É importante considerar que o uso de planilhas de horas toma muito tempo do departamento de RH, pois é necessário incorporar suas informações à folha de pagamento de forma manual e diária. 

Para organizações de grande porte ou com uma grande quantidade de colaboradores, esse tipo de controle de jornada é impraticável e fica ainda mais sujeito a erros.

Dessa forma, o ideal é ter um software que agrupe todas as informações do funcionário em um único local. 

A partir do simples registro de ponto eletrônico dos funcionários, o papel do RH estratégico ganha mais força. 

É algo que vai além daquilo o que é comumente feito ao optar apenas pelo uso de uma planilha de horas trabalhadas.

O aplicativo de controle de ponto permite que o cadastro dos funcionários seja feito em minutos, acelerando a integração de novos funcionários à rotina da organização.

É possível configurar escalas de trabalho dos mais variados tipos e acompanhar em tempo real quem chega ou sai do horário conforme o que foi estipulado em contrato.

O controle de horas extras se torna mais acertado, porque o RH tem as informações disponíveis dia a dia, podendo agir proativamente.
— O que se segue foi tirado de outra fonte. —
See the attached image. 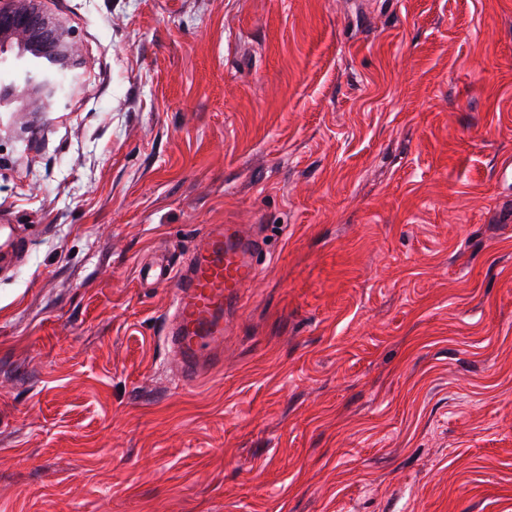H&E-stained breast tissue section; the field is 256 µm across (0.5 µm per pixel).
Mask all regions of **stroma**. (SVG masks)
Masks as SVG:
<instances>
[{
	"label": "stroma",
	"mask_w": 512,
	"mask_h": 512,
	"mask_svg": "<svg viewBox=\"0 0 512 512\" xmlns=\"http://www.w3.org/2000/svg\"><path fill=\"white\" fill-rule=\"evenodd\" d=\"M90 68L0 135V512H512V0H41ZM211 224L224 365L160 340ZM23 239L14 233L10 224L0 225V260L10 263L23 249ZM259 239L239 224L210 225L199 249L178 265L157 260L148 285L172 286L162 342L178 359L181 385H191L224 361V312L238 308L258 274Z\"/></svg>",
	"instance_id": "35a3bbf8"
}]
</instances>
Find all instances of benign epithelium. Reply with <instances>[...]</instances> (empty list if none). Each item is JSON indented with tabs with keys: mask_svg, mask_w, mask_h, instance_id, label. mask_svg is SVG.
Listing matches in <instances>:
<instances>
[{
	"mask_svg": "<svg viewBox=\"0 0 512 512\" xmlns=\"http://www.w3.org/2000/svg\"><path fill=\"white\" fill-rule=\"evenodd\" d=\"M89 67L74 33L37 0H0V71L12 93L2 112H64Z\"/></svg>",
	"mask_w": 512,
	"mask_h": 512,
	"instance_id": "1",
	"label": "benign epithelium"
}]
</instances>
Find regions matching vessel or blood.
I'll use <instances>...</instances> for the list:
<instances>
[{
	"label": "vessel or blood",
	"mask_w": 512,
	"mask_h": 512,
	"mask_svg": "<svg viewBox=\"0 0 512 512\" xmlns=\"http://www.w3.org/2000/svg\"><path fill=\"white\" fill-rule=\"evenodd\" d=\"M23 240L0 225V261L9 263ZM259 239L239 224L210 225L204 242L181 264L157 260L146 272L150 285L171 288L172 305L162 342L178 359L181 384L191 385L224 361V314L238 308L258 274Z\"/></svg>",
	"instance_id": "b4317fda"
}]
</instances>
E, no caso dos colaboradores externos, o app permite que eles cumpram seus horários e reportem à gestão com antecedência caso haja qualquer dificuldade.

Conclusão

Recapitulando, vimos o quanto as planilhas de horas trabalhadas podem ser úteis, mas, definitivamente, não são o melhor método para controlar a jornada de trabalho dentro de uma empresa.

O app Tangerino é a prova de que a planilha de horas não serve para atender a todas as necessidades de uma organização.